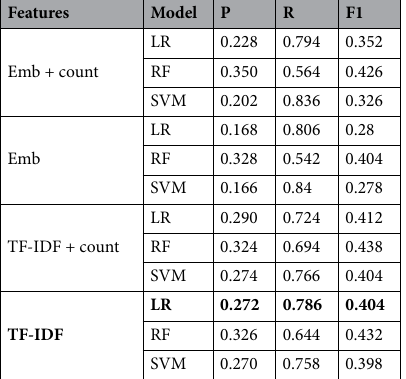
Table 1. Paragraph classification results. P precision, R recall, F1 F1-score for different classification algorithms: LR logistic regression, RF random forests, SVM support vector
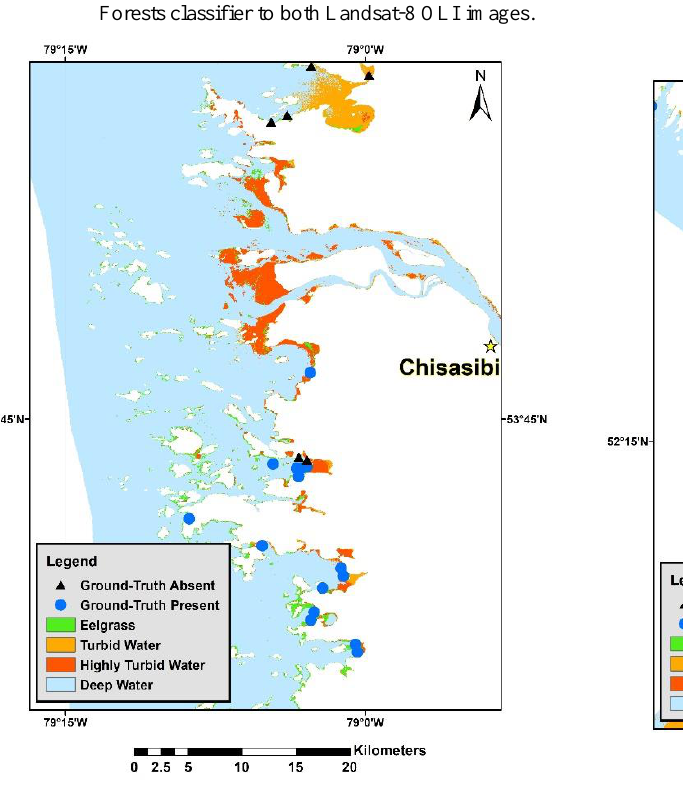
Figure 8. Classified image produced by applying the Random Figure 10. Classified image produced by applying the Random Forests classifier to both Landsat-8 OLI images for Forests classifier to both Landsat-8 OLI images the coastline around Chisasibi. outlining the coastline around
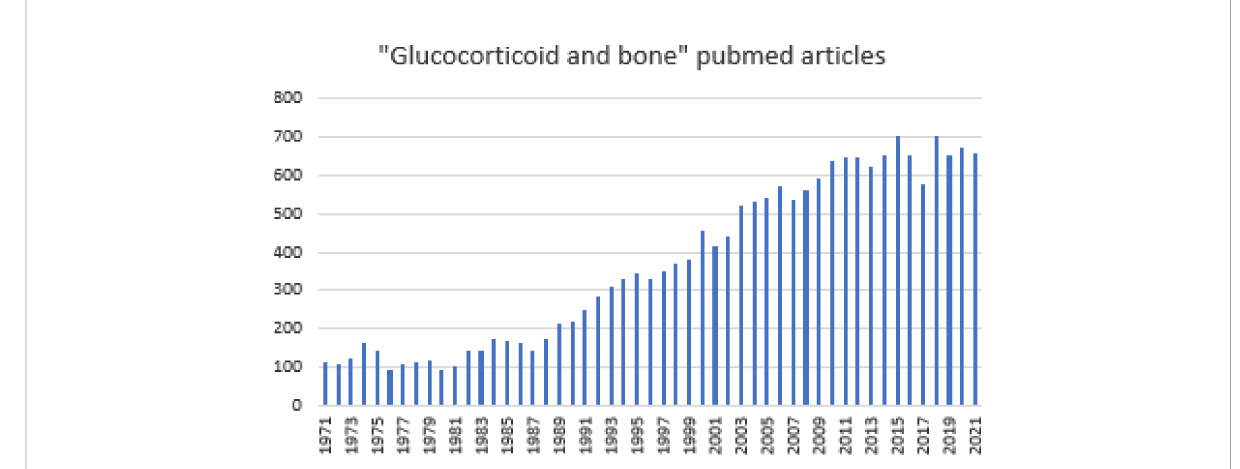
FIGURE 1 Number of publications listed in pubmed on "glucocorticoids and bone" over the last 50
★ ★ ★ ★ ★
Reproduce the data verbatim. Do not carry any picture into the copy.

_RESULT BELOW_:
Table 1. Paragraph classification results. P precision, R recall, F1 F1-score for different classification algorithms: LR logistic regression, RF random forests, SVM support vector
Figure 8. Classified image produced by applying the Random Figure 10. Classified image produced by applying the Random Forests classifier to both Landsat-8 OLI images for Forests classifier to both Landsat-8 OLI images the coastline around Chisasibi. outlining the coastline around
FIGURE 1 Number of publications listed in pubmed on "glucocorticoids and bone" over the last 50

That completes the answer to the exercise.